Please answer these questions from the text on Silwad:
1. Since 1967, how many of Silwad's inhabitants has the village lost through emigration?
2. What Israeli settlement was established in 1974?
3. How many people were in prison at the end of December 1978?

— START Text —

Silwad, a History of Revolts
The photographer could not resist taking a picture. The old man protested and shouted something in Arabic. The interpreter translated: “Take this as well. It is all I have left. After that it is all gone”. He was convinced that we were Israeli surveyors making a search before confiscating his land. Our interpreter, a student from Bir Zeit University had a hard time convincing him that we were not Israelis but European journalists.
8.000 Palestinians from Silwad in Kuwait
Silwad is a Palestinian village like the others. Since 1967 through emigration it has lost 14.000 of its 19.000 inhabitants. There are about 8.000 Palestinians from Silwad in Kuwait alone, and there are also some in South America, especially Brazil. Even here, with a bit of luck, one can drink Brazilian or Colombian coffee served by a waiter in traditional dress who will trade a few words of Spanish or Portuguese.
The 18.000 dunums of land belonging to the village extends from the djebel Ashour (the tallest mountain in the West Bank) through the narrow neighbouring terraced valleys to the Ramalla road and the plain where the farmers of Silwad till the fields with ancient wooden horse-drawn ploughs. There used to be about one dunum per person, but since the Israeli occupation in 1967 land seizures have considerably reduced the area.
In 1972, the Israelis took between 4.000 and 5.000 dunums (more than 500 hectares) beneath djebel Ashour to put up a military camp. Then in 1974, there was another seizure for the establishment of the Israeli settlement of Ophra. “Before 1967”, Moussa Mahmoud Hamed, the Mayor of Silwad, explained, “the Jordanian Government confiscated a hundred dunums to build a camp. Then in 1974, the Israelis established the settlement on this “government” land, taking an additional 2.000 dunums from the villagers”.
Not long ago, the Mayor received notification from the Military Governor of the West Bank forbidding the villagers to construct new buildings in a 2.000 dunum zone between the village and the Ramalla road and comprising most of the flat cultivable land. To the Mayor, it is obvious the Israelis intend to double the size of Ophra.
Like other Palestinian villages, having already lost many of its inhabitants and most of its land, Silwad resisted the Israeli occupation. “In 1968”, the Mayor recalled “a curfew was imposed twice a week, Thursdays and Sundays, and the men of the village were confined for hours in the sun in the school yard”.
The first revolt in 1972
The first “revolt” came in 1972 with the first land confiscation, when the Mayor and his friends organised a demonstration in cooperation with the mayors of neighbouring communities. There were more demonstrations in 1974 with the establishment of the Ophra settlement.
And the result of these 10 years of occupation and repression? “You can safely assume that there is not a single inhabitant who has not been arrested at least once”. At the end of December 1978 the toll was 20 people in prison, some still awaiting trial. Five had been sentenced to prison for life, nine had been exiled, and 10 houses had been destroyed either by dynamite or by bulldozers.

— END Text —
— START Information shown —

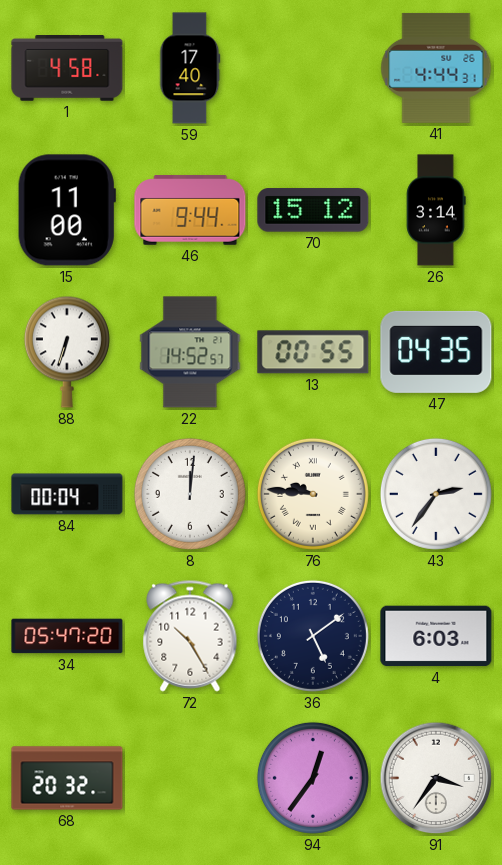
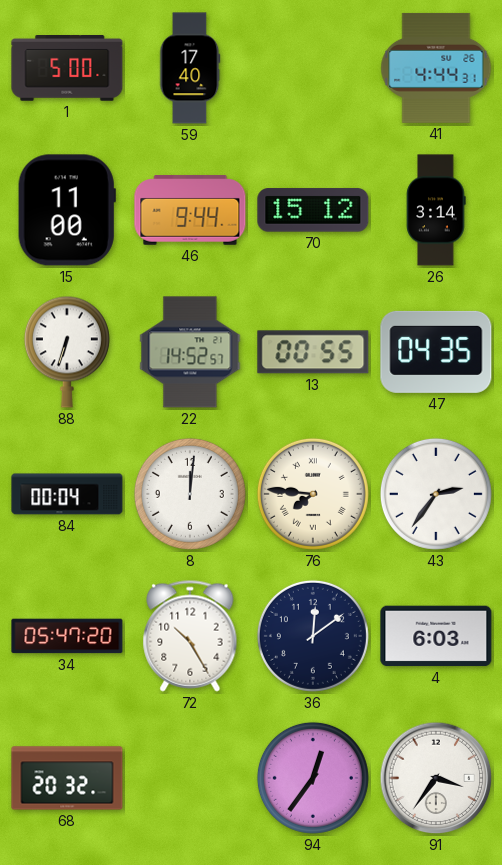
1: 4:58 -> 5:00
76: 9:46 -> 7:46
36: 5:09 -> 12:09
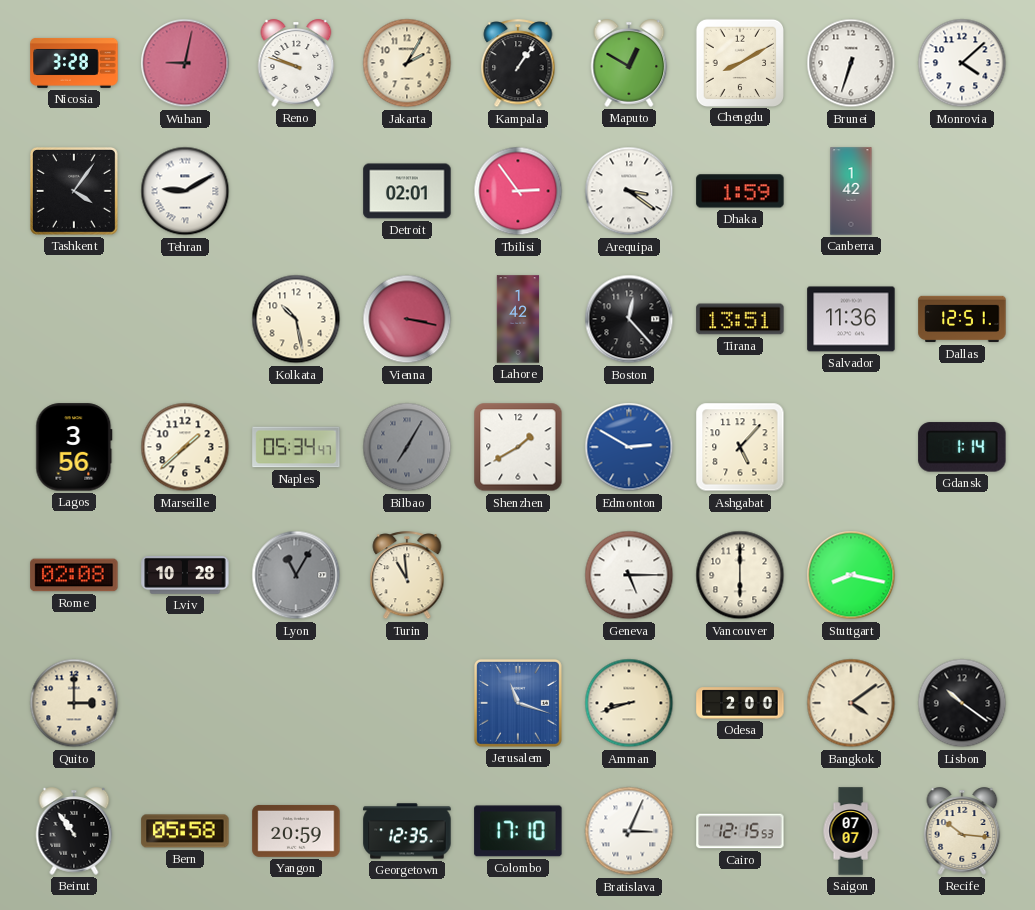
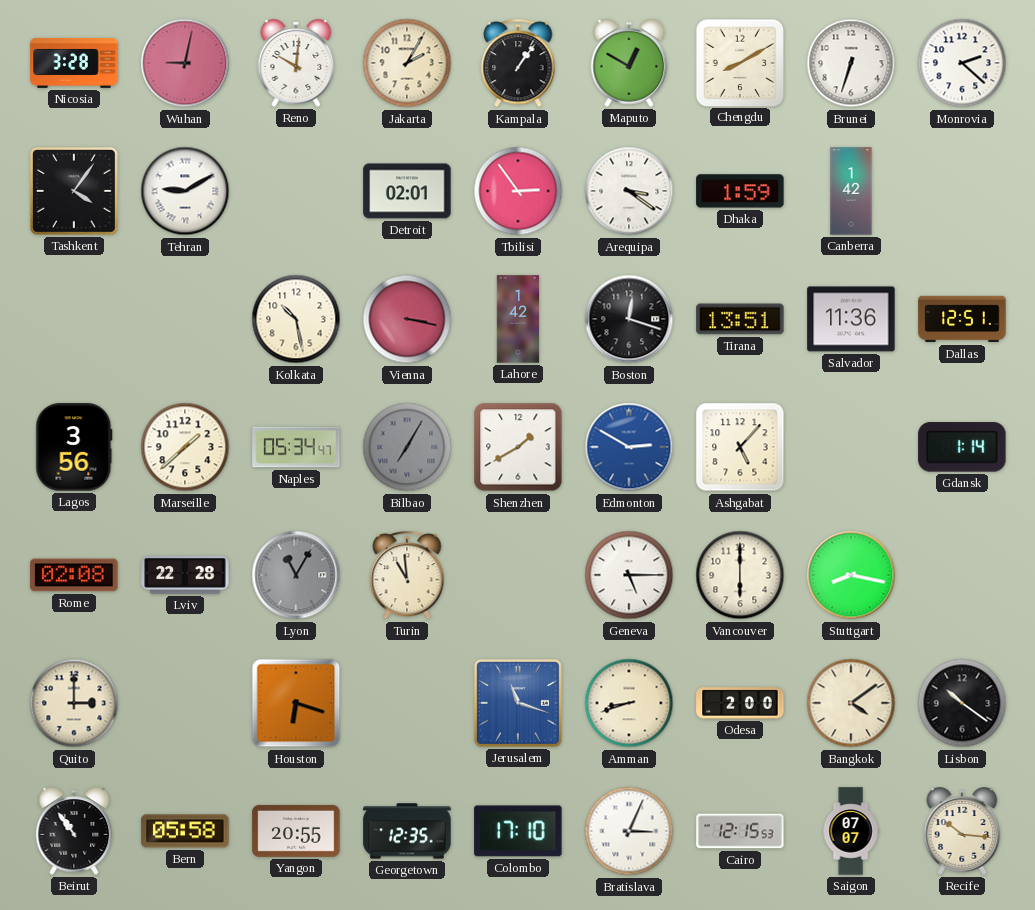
Reno: 9:48 -> 10:01
Monrovia: 4:08 -> 2:22
Boston: 12:23 -> 12:18
Lviv: 10:28 -> 22:28
Houston: none -> 6:18
Yangon: 20:59 -> 20:55
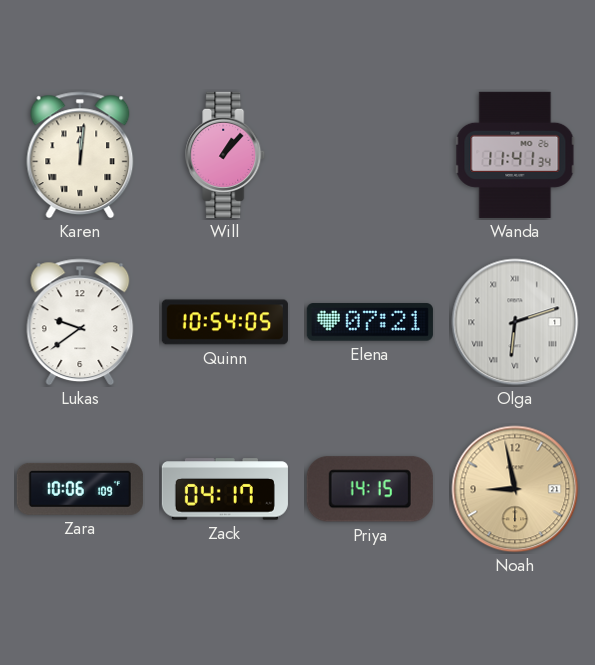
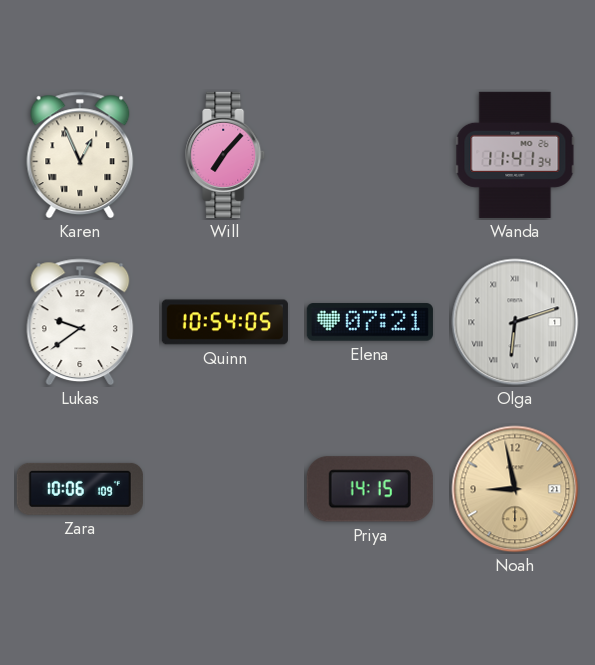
Karen: 12:01 -> 12:56
Will: 1:07 -> 7:07
Zack: 04:17 -> none
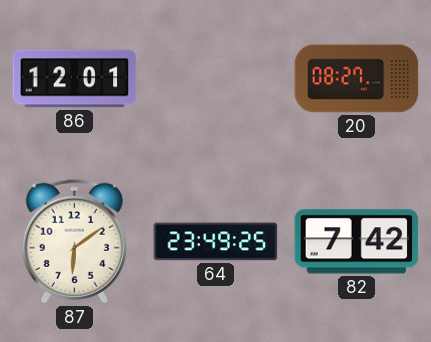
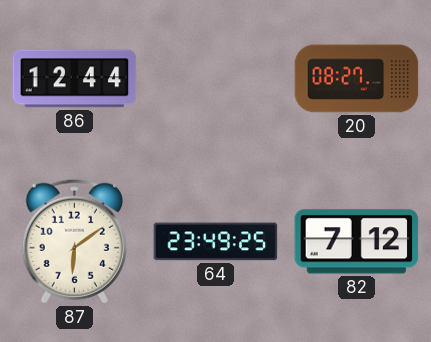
86: 12:01 -> 12:44
82: 7:42 -> 7:12
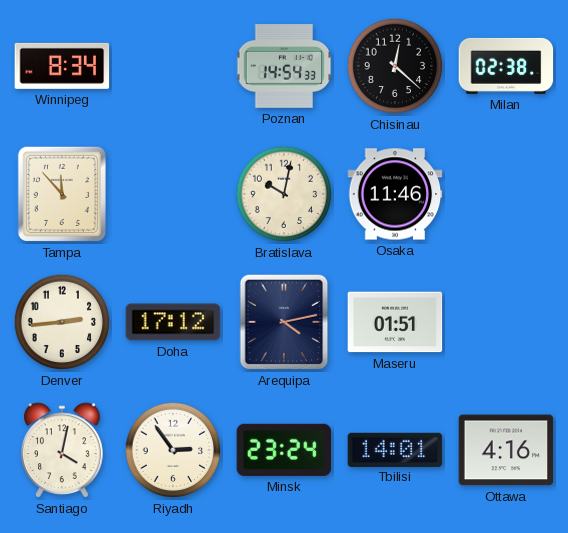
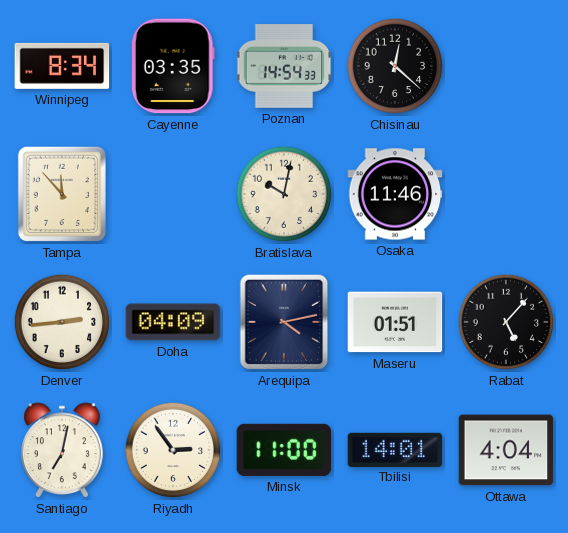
Cayenne: none -> 03:35
Milan: 02:38 -> none
Doha: 17:12 -> 04:09
Rabat: none -> 5:07
Santiago: 4:02 -> 7:02
Minsk: 23:24 -> 11:00
Ottawa: 4:16 -> 4:04
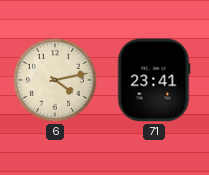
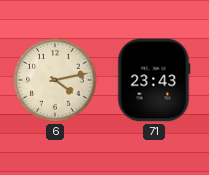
71: 23:41 -> 23:43
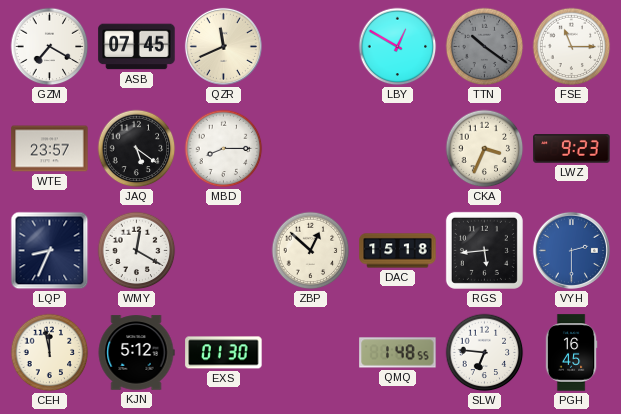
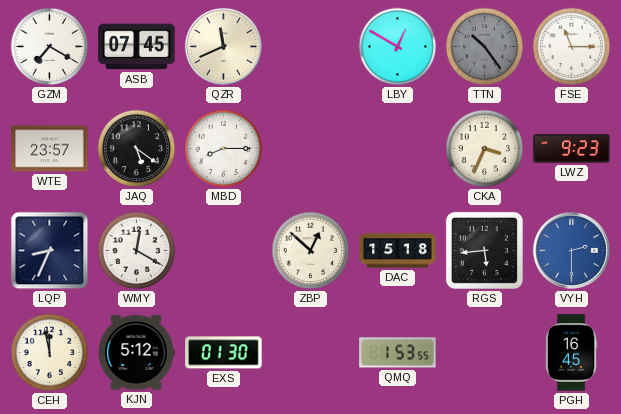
TTN: 10:21 -> 10:24
QMQ: 1:48 -> 1:53
SLW: 6:46 -> none
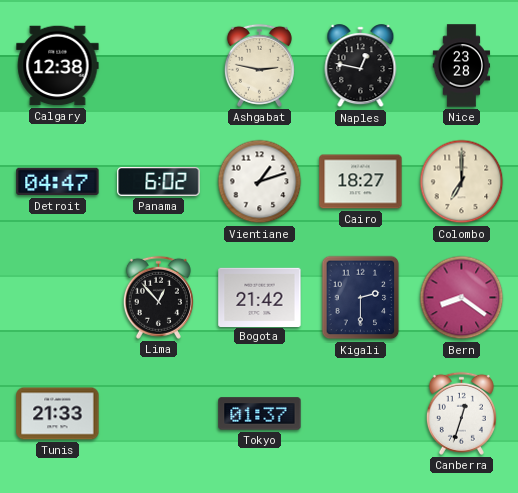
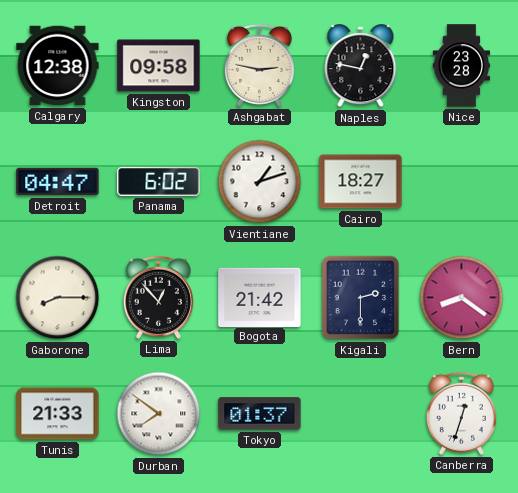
Kingston: none -> 09:58
Colombo: 7:00 -> none
Gaborone: none -> 8:15
Durban: none -> 7:51
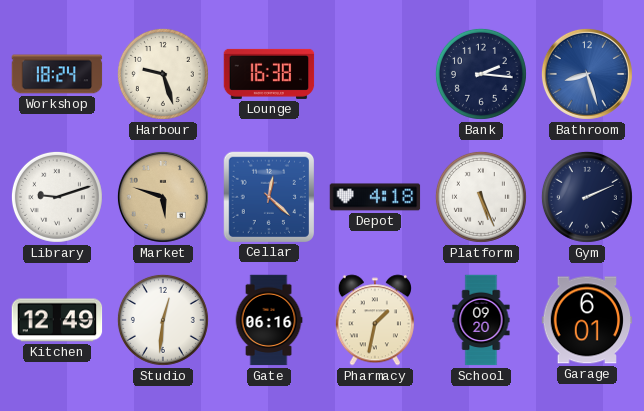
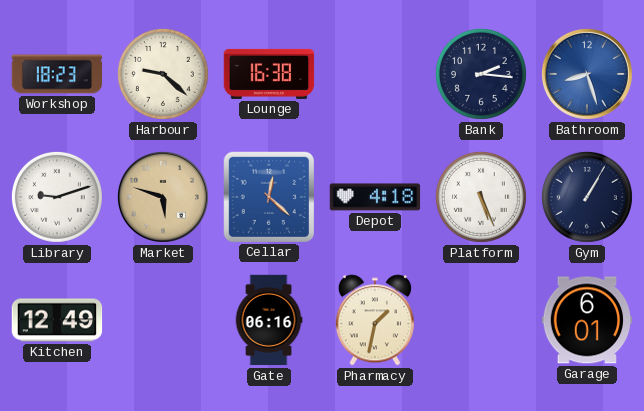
Workshop: 18:24 -> 18:23
Harbour: 9:27 -> 9:22
Gym: 2:11 -> 1:05
Studio: 12:31 -> none
School: 09:20 -> none
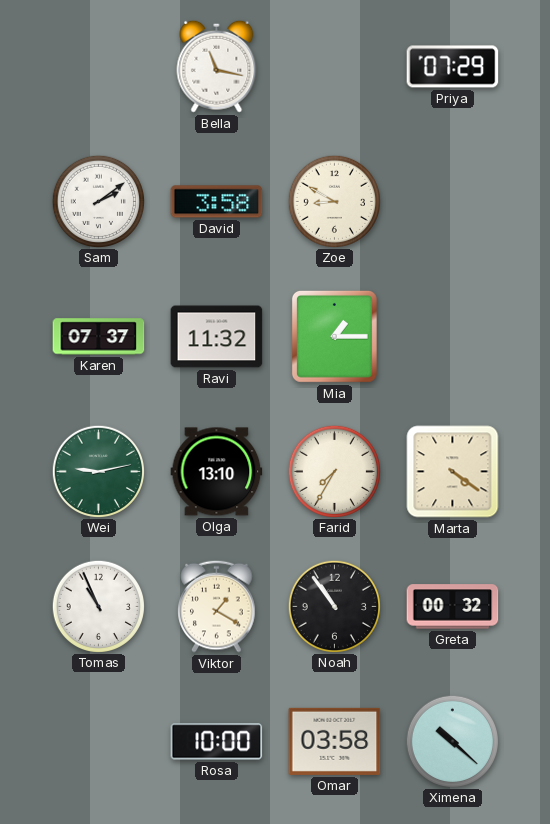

— END Information shown —

# Exercise solution
1. 14.000 of its 19.000 inhabitants
2. Ophra
3. 20 people